With a silent sigh, Maggie gave her daughter’s hair another tug and shooed her out of the ladies’ room. “You’d better go see what that call was about, Special Agent-in-Training Ridgeway.”
She tried to contain her emotion as she watched Jilly make for the elevator, but her husband knew her too well.
“She’ll be okay.”
Adam forced a smile as he looked down into his wife’s face, but acid rolled around in his stomach at the thought of what lay ahead of his darling, his little princess. He’d been out there. So had Maggie. Her exploits in the field had aged Adam well beyond his years. Remembering those turbulent times, his smile relaxed into a rueful grin.
“She’ll be okay,” he repeated. “She’s her mother’s daughter.”
The atmosphere inside OMEGA’s third-floor Control Center left no doubt in Jilly’s mind. Something was up. Something big.
She’d been up to the busy Control Center any number of times while filling in for Elizabeth. But the realization that one of those amber lights on the digitized world map that took up an entire wall would soon represent her sent a shiver of excitement down her spine.
Most of the agents had already dispersed, some to milk OMEGA’s computers, some to work the phones. Lightning stood at the main console with Hawk, their eyes glued to the data scrolling across a monitor.

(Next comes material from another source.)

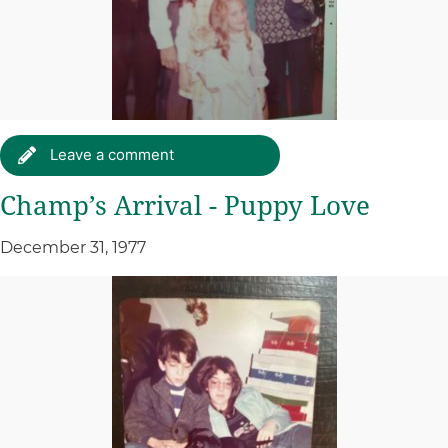
Leave a comment
Champ’s Arrival - Puppy Love
December 31, 1977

They couldn’t be more different, Jilly thought as she approached the two men. With his tawny hair, deep tan and sartorial elegance, Lightning looked very much like the sophisticated jet-setter he now was.
Mike Callahan, on the other hand, looked very much like the man he was. Tough, uncompromising, no nonsense. He was more rugged than handsome, with a square chin and a mouth that rarely smiled. He wore his dark brown hair cut military short. His gold-flecked hazel eyes missed little. So little that Jilly had always believed that’s how he’d come by his code name of Hawkeye.

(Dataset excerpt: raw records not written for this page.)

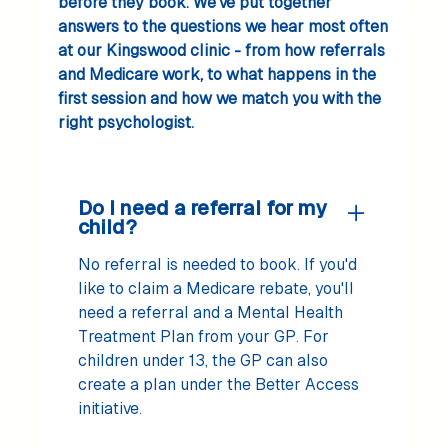
before they book. We’ve put together
answers to the questions we hear most often
at our Kingswood clinic - from how referrals
and Medicare work, to what happens in the
first session and how we match you with the
right psychologist.
Do I need a referral for my
child?
No referral is needed to book. If you'd
like to claim a Medicare rebate, you'll
need a referral and a Mental Health
Treatment Plan from your GP. For
children under 13, the GP can also
create a plan under the Better Access
initiative.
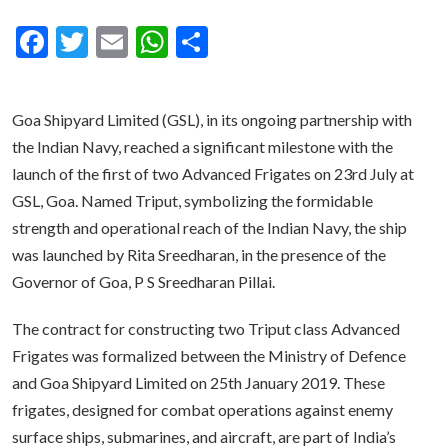
Facebook
Twitter
Email
WhatsApp
Share
Goa Shipyard Limited (GSL), in its ongoing partnership with
the Indian Navy, reached a significant milestone with the
launch of the first of two Advanced Frigates on 23rd July at
GSL, Goa. Named Triput, symbolizing the formidable
strength and operational reach of the Indian Navy, the ship
was launched by Rita Sreedharan, in the presence of the
Governor of Goa, P S Sreedharan Pillai.
The contract for constructing two Triput class Advanced
Frigates was formalized between the Ministry of Defence
and Goa Shipyard Limited on 25th January 2019. These
frigates, designed for combat operations against enemy
surface ships, submarines, and aircraft, are part of India’s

Until she’d seen him shoot, that is. The first time had been at an International Law Enforcement Tri-Gun Competition. Her parents had taken her to watch the final round, where Hawk scored top honors in the handgun and heavy metal categories. To his disgust, he’d come in second in the shotgun class. He rose to hero status in her eyes that day. She’d been trying to bring him down to the level of mere mortal ever since.

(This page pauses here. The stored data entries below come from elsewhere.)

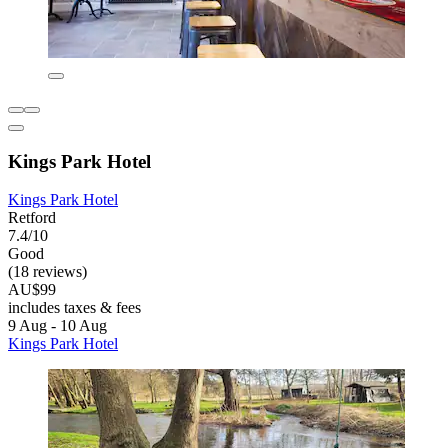
Kings Park Hotel
Kings Park Hotel
Retford
7.4/10
Good
(18 reviews)
AU$99
includes taxes & fees
9 Aug - 10 Aug
Kings Park Hotel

Soon, she vowed as both men acknowledged her arrival with a quick glance. Soon.
“What have we got?” she asked.
Her deliberate use of the plural produced a scowl from Hawk, but Lightning accepted her into the fold.
“Some sort of mutant virus,” he replied in a grim voice. “Scientists at the U.S. Fish and Wildlife Service Forensics Lab found it a week ago when they autopsied the carcass of a…” He glanced at the computer monitor in front of him. “A nomascus concolor.”
Jilly didn’t even try to pretend she knew what that was.
“It’s a monkey,” Lightning informed her. “Or rather, a gibbon. A species of small ape native to southern China and Southeast Asia.”
He swiveled the monitor around to display a black, furry creature with tufts of white on his cheeks and impossibly long arms.
“It’s the most critically endangered ape species in the world. Supposedly, its very scarcity makes it highly prized as a sacrificial offering in certain far-out religious cults.”
The tiny ape on the screen stared back at Jilly with an inquisitive expression in his caramel-colored eyes. The thought of this cuddly little creature being carved up by religious fanatics raised goose bumps on her skin.
“Someone tossed the carcass of one of these gibbons into a ditch in California,” Lightning continued. “Both the road worker who discovered it and the animal-control officer who responded to his call are now in intensive care. Their docs are still trying to find the right combination of drugs to combat the virus infecting them.”